**** EXCERPT ****
On 4/14/21 1:27 AM, Willem de Bruijn wrote:
> On Tue, Apr 13, 2021 at 6:55 PM Xie He <xie.he.0...@gmail.com> wrote:
>>
>> On Tue, Apr 13, 2021 at 1:51 PM Gong, Sishuai <sish...@purdue.edu> wrote:
>>>
>>> Hi,
>>>
>>> We found a data race in linux-5.12-rc3 between af_packet.c functions
>>> fanout_demux_rollover() and __fanout_unlink() and we are able to reproduce
>>> it under x86.
>>>
>>> When the two functions are running together, __fanout_unlink() will grab a
>>> lock and modify some attribute of packet_fanout variable, but
>>> fanout_demux_rollover() may or may not see this update depending on
>>> different interleavings, as shown in below.
>>>
>>> Currently, we didn’t find any explicit errors due to this data race. But in
>>> fanout_demux_rollover(), we noticed that the data-racing variable is
>>> involved in the later operation, which might be a concern.
>>>
>>> ------------------------------------------
>>> Execution interleaving
>>>
>>> Thread 1 Thread 2
>>>
>>> __fanout_unlink()
>>> fanout_demux_rollover()
**** RECORD EXCERPTS ****
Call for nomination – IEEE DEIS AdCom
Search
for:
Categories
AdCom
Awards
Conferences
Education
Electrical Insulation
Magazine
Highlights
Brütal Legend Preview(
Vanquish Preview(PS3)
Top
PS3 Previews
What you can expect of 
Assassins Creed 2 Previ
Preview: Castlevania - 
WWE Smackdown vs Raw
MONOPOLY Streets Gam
****
**** RECORD EXCERPTS ****
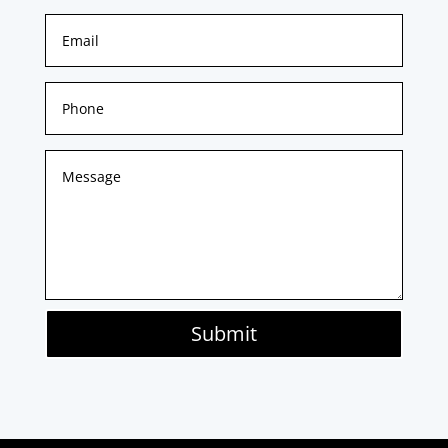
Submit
****
TASKS FOR THIS EXERCISE:
a) Answer these questions about the af_packet data race thread, one per line, marking each answer with the same label:
(i) In which Linux kernel version was the data race found?
(ii) On which architecture were the reporters able to reproduce it?
(iii) What does __fanout_unlink() do when the two functions run together?
b) Proceed with the af_packet data race thread, starting after the last line shown.
The entries come from a separate source.

RESPONSES BY ITEM NUMBER:
a)
(i) linux-5.12-rc3
(ii) x86
(iii) It grabs a lock and modifies some attribute of the packet_fanout variable.

b)
>>> spin_lock(&f->lock);
>>> po
>>> = pkt_sk(f->arr[idx]);
>>> //
>>> po is a out-of-date value
>>> f->arr[i] = f->arr[f->num_members - 1];
>>> spin_unlock(&f->lock);
>>>
>>>
>>>
>>> Thanks,
>>> Sishuai
>>
>> CC'ing more people.
>
> __fanout_unlink removes a socket from the fanout group, but ensures
> that the socket is not destroyed until after no datapath can refer to
> it anymore, through a call to synchronize_net.
>
Right, but there is a data race.
Compiler might implement
f->arr[i] = f->arr[f->num_members - 1];
(And po = pkt_sk(f->arr[idx]);
Using one-byte-at-a-time load/stores, yes crazy, but oh well.
We should use READ_ONCE()/WRITE_ONCE() at very minimum,
and rcu_dereference()/rcu_assign_pointer() since we clearly rely on standard
RCU rules.